時代は幕末、横浜に港が開設され、外国人が住み始めたころだ。

なぜ、「庭で牛鍋を煮る」のかというと、横浜の宿の女将が部屋の中で煮ることを許さなかったためだ。

外国人居留地もでき、既に牛肉を売る店もあったにもかかわらずだ。


その場面に出てくる幕府の医者は「薬食いとやるか」と牛肉を薬のように言う。


仏教では殺生が禁じられていることや、農耕で牛馬を保護する観点から、明治時代初期までは、食肉を禁じられていた。

そこで、「肉」は「薬」だと、理由をつけて食べていた。

江戸時代には、近江牛などを「養生薬」として将軍家へ献上されている。

また、肉を「桜・牡丹・紅葉」など植物で表すのも同様の理由といわれている。


藤村に戻るが、私たちは、そういう歴史を知っているので、宿の女将が部屋の中で牛を煮させなかったことは理解できる。



このように、歴史や物事の成り立ちを知っていれば理解できることも、知らないと奇異に感じることはないだろうか。
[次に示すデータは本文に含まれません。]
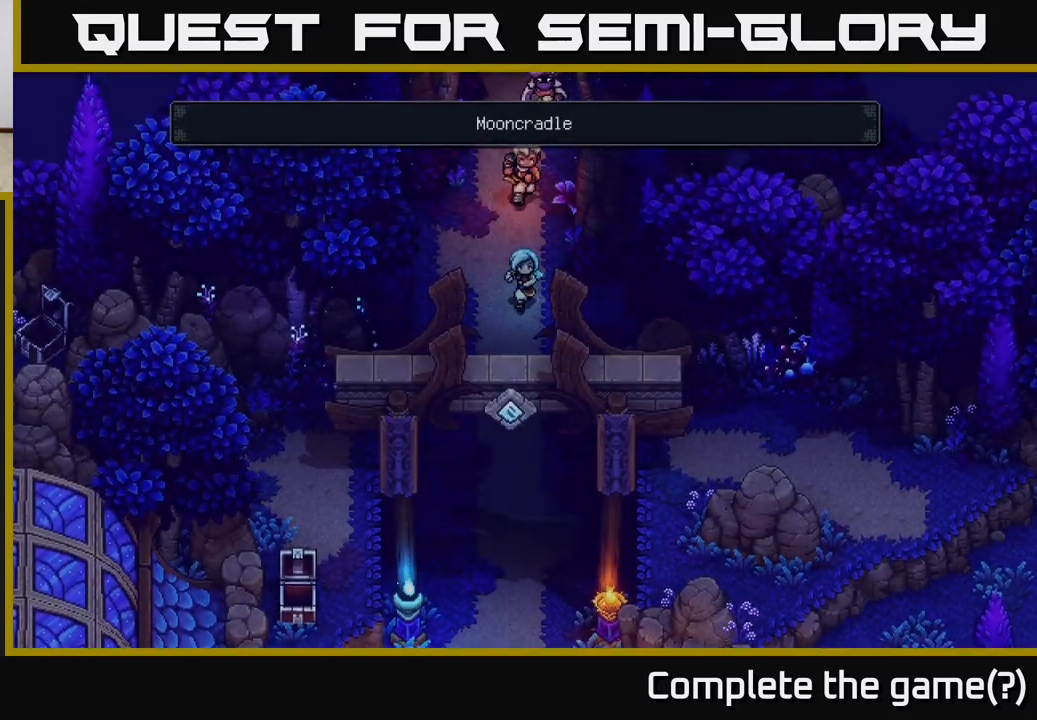
{"buttons": [], "left_stick": "down", "right_stick": "center", "events": []}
あるいは、なぜそうするのかも分からず、「常識」、「当たり前」として何気なく従ってしまっていることはないだろうか。


先日、あるバーチャルビジネスゲームを受講した。

その際、受講案内のメール文に敬称として「殿」が使われていた。

「殿」は官公庁との仕事をしている企業で多く使われている。

それは、元々、官公庁で「殿」を使う習慣があるためだと推察している。


行政機関によっては、使い分け方をきめているところもある。

例えば、葛飾区では公文書に用いる敬称については、

「国、地方公共団体その他の公法人、区議会、行政委員会、監査委員、

附属機関の長、議員及び委員に対する文書の敬称は、原則として「殿」とする」としている。(「公文書に用いる敬称について」平成2年10月23日

http://www.city.katsushika.lg.jp/keikaku/reiki_int/reiki_honbun/g123RG00000119.html)


また、ある金融系の会社の人から聞いた話だが、

新入社員に、「これ、郵送で送っておいて」と依頼した時のこと。

新入社員は「これ、鹿児島ですが、いくらでしょう」と聞いてきたそうだ。